* Problem to work on *
Scan the data below. Pull out each line where "scroll" occurs.

* Data to process *
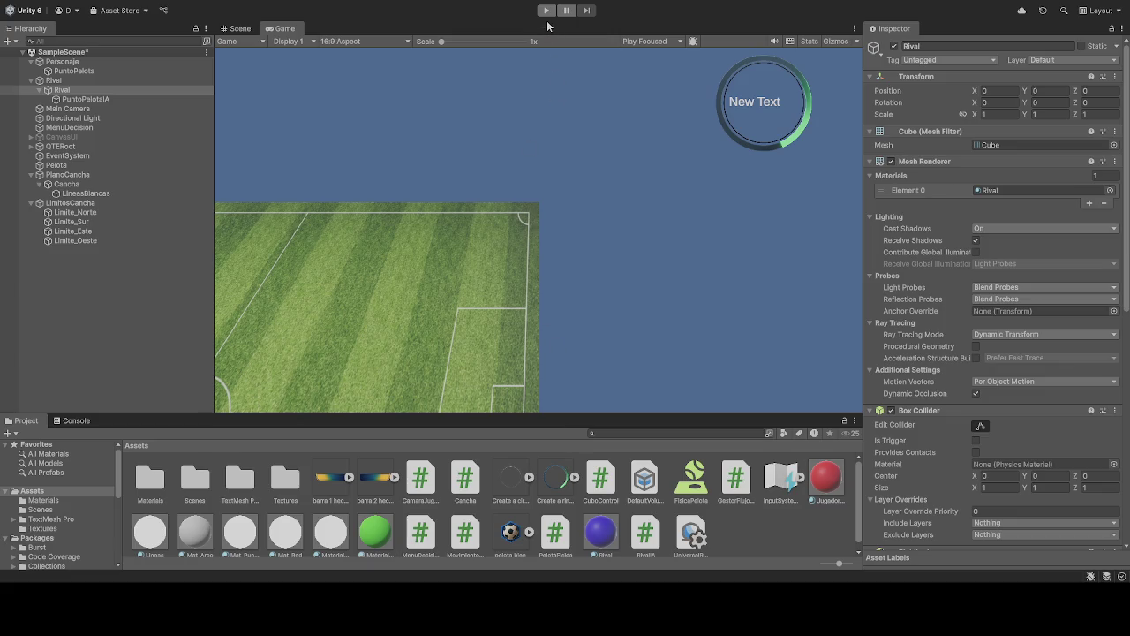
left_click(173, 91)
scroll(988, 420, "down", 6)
---
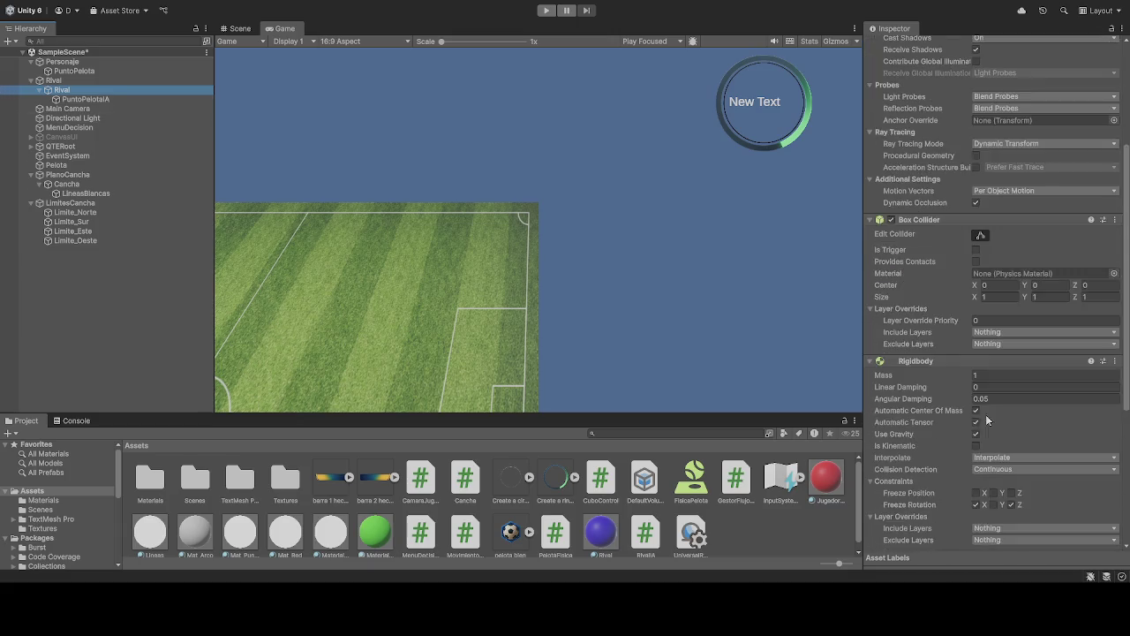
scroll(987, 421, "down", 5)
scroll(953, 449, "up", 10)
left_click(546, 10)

* Your response *
scroll(988, 420, "down", 6)
scroll(987, 421, "down", 5)
scroll(953, 449, "up", 10)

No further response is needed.